Belgian club pioneer and singer Régine has died at the age of 92.
Once describing herself as the Queen of the Night, Régine Zylberberg came to prominence as a club entrepreneur and credited herself with inventing the modern discothèque and DJ format in Paris club Le Whisky à Gogo in 1953.
"When the music stopped, you could hear snogging in the corners. It killed the atmosphere,” she once told the BBC of how her clubs came to book DJs to continuously play music. "Instead, I installed two turntables [to replace the jukebox] so there was no gap in the music. I was barmaid, doorman, bathroom attendant, hostess, and I also put on the records. It was the first-ever discothèque, and I was the first-ever club disc jockey."

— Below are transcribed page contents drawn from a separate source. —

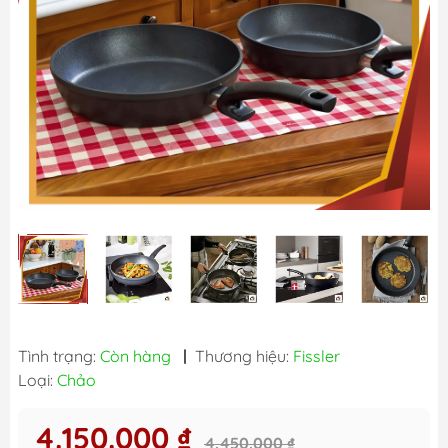
Tình trạng:
Còn hàng
|
Thương hiệu:
Fissler
Loại:
Chảo
4.150.000 ₫
4.450.000 ₫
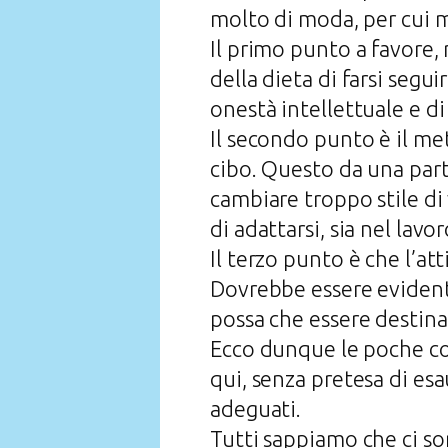
molto di moda, per cui mo
Il primo punto a favore, r
della dieta di farsi seg
onestà intellettuale e di
Il secondo punto è il m
cibo. Questo da una part
cambiare troppo stile di 
di adattarsi, sia nel lav
Il terzo punto è che l’att
Dovrebbe essere evidente
possa che essere destina
Ecco dunque le poche co
qui, senza pretesa di es
adeguati.
Tutti sappiamo che ci son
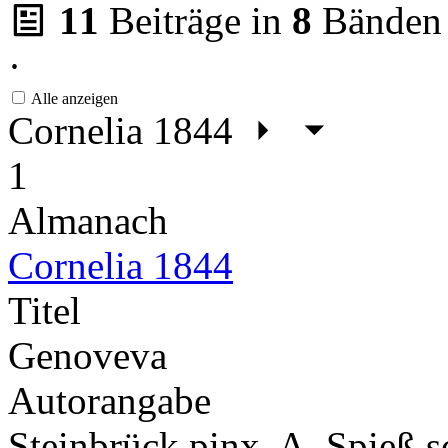
11
Beiträge in
8
Bänden
·
Alle anzeigen
Cornelia 1844
1
Almanach
Cornelia 1844
Titel
Genoveva
Autorangabe
Steinbrück pinx. A. Spieß 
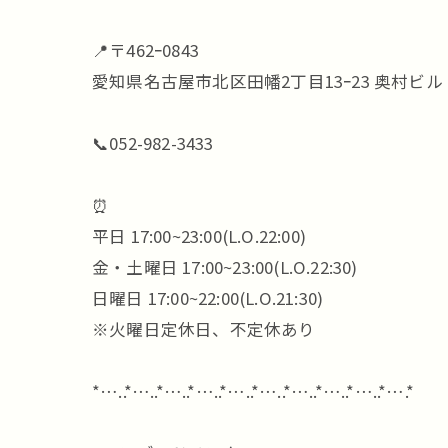
📍〒462ｰ0843
愛知県名古屋市北区田幡2丁目13ｰ23 奥村ビル 
📞052-982-3433
⏰
平日 17:00~23:00(L.O.22:00)
金・土曜日 17:00~23:00(L.O.22:30)
日曜日 17:00~22:00(L.O.21:30)
※火曜日定休日、不定休あり
*…..*…..*…..*…..*…..*…..*…..*…..*…..*….*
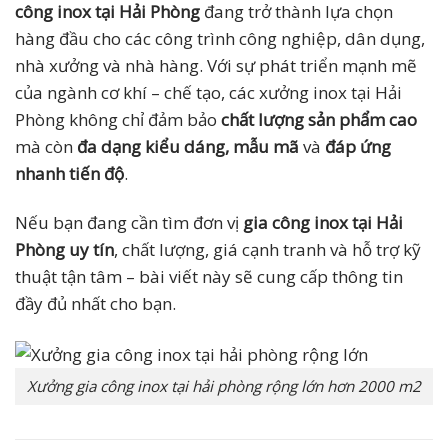
công inox tại Hải Phòng
đang trở thành lựa chọn
hàng đầu cho các công trình công nghiệp, dân dụng,
nhà xưởng và nhà hàng. Với sự phát triển mạnh mẽ
của ngành cơ khí – chế tạo, các xưởng inox tại Hải
Phòng không chỉ đảm bảo
chất lượng sản phẩm cao
mà còn
đa dạng kiểu dáng, mẫu mã
và
đáp ứng
nhanh tiến độ
.
Nếu bạn đang cần tìm đơn vị
gia công inox tại Hải
Phòng uy tín
, chất lượng, giá cạnh tranh và hỗ trợ kỹ
thuật tận tâm – bài viết này sẽ cung cấp thông tin
đầy đủ nhất cho bạn.
Xưởng gia công inox tại hải phòng rộng lớn hơn 2000 m2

Zylberberg's first club, Chez Régine, grew into an empire of venues which spanned more than 20 clubs worldwide. One of her key venues, New York's Régine's, opened in 1976, and became a regular haunt of the likes of Joan Collins and Andy Warhol. It was originally only open to celebrities and socialites, but ultimately grew to take in members of the public while maintaining a strict door policy.
A singing career followed the opening of her clubs, but many of the venues lost favour as the 1980s came. In New York, people turned to venues such as Studio 54, with its edgier atmosphere, and Régine's ultimately closed in 1991.
Many other clubs closed in the years that followed, but Zylberberg maintained a small number of them in the later stages of her life during which she lived in Paris and continued to perform.
Zylberberg passed away on 1st May, with her death being confirmed by her granddaughter Daphne Rotcajg. No further details on the cause of death were revealed.